• EXERCISE
Render every line of the records below as a Markdown table with the columns "No." and "Line", numbering each row and skipping blank lines. Leave the pictures out.

####################

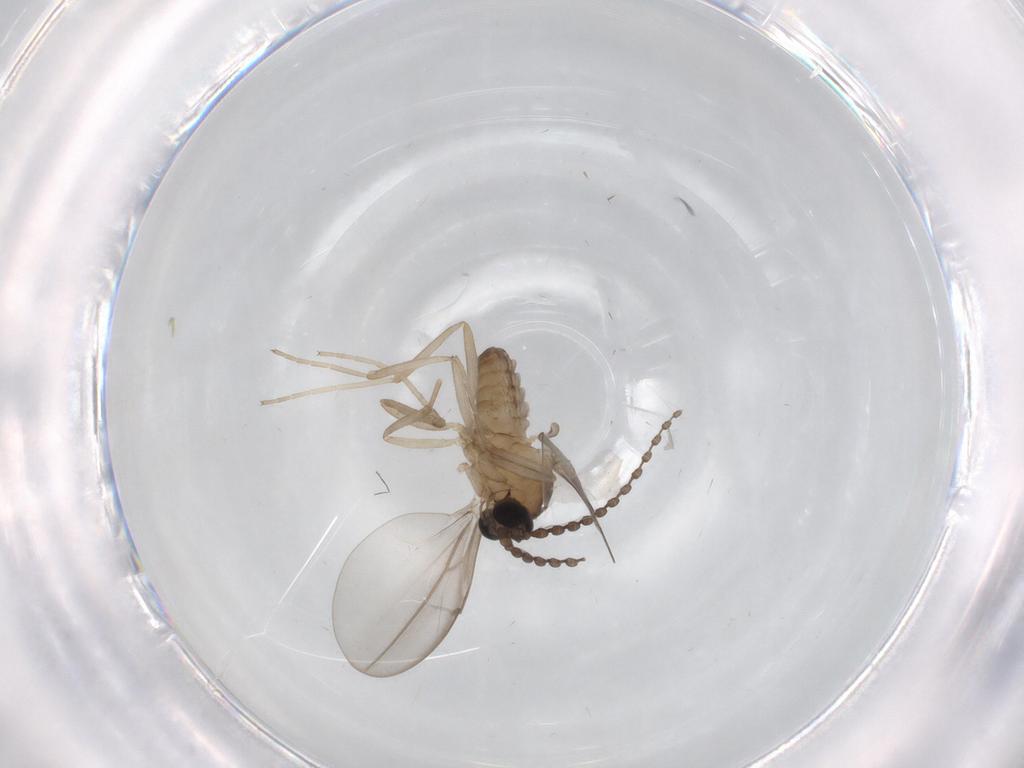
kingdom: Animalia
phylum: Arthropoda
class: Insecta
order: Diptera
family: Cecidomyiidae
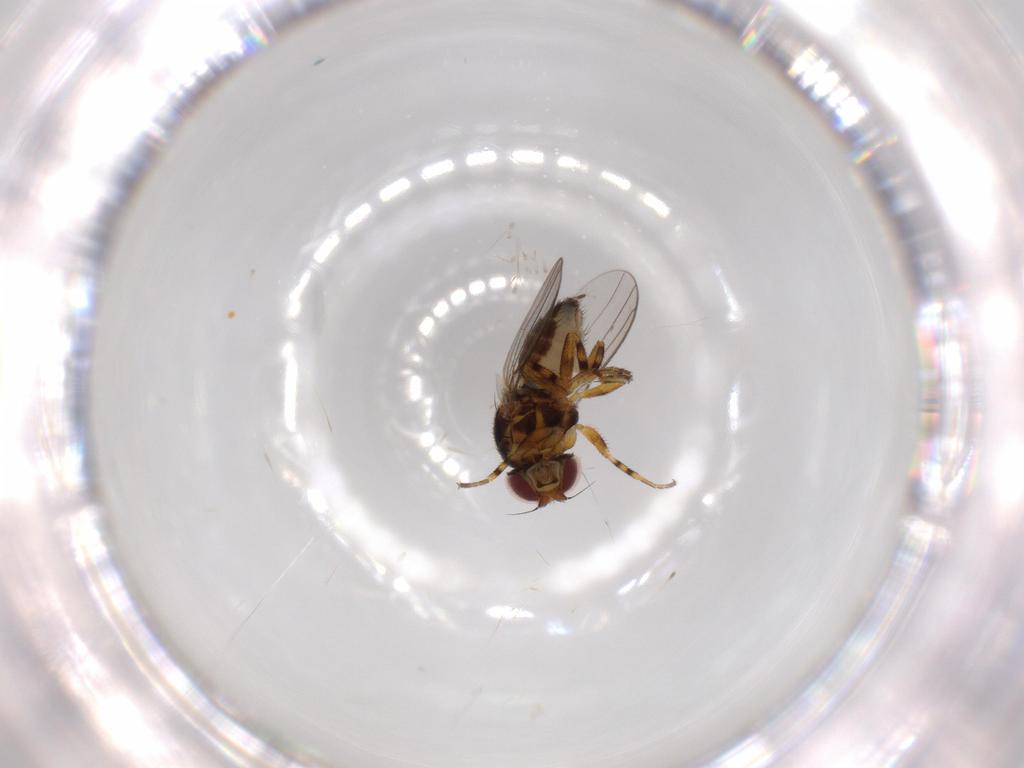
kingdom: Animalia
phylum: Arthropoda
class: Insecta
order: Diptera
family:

####################

• EXERCISE RESULT
| No. | Line |
|---|---|
| 1 | kingdom: Animalia |
| 2 | phylum: Arthropoda |
| 3 | class: Insecta |
| 4 | order: Diptera |
| 5 | family: Cecidomyiidae |
| 6 | kingdom: Animalia |
| 7 | phylum: Arthropoda |
| 8 | class: Insecta |
| 9 | order: Diptera |
| 10 | family: |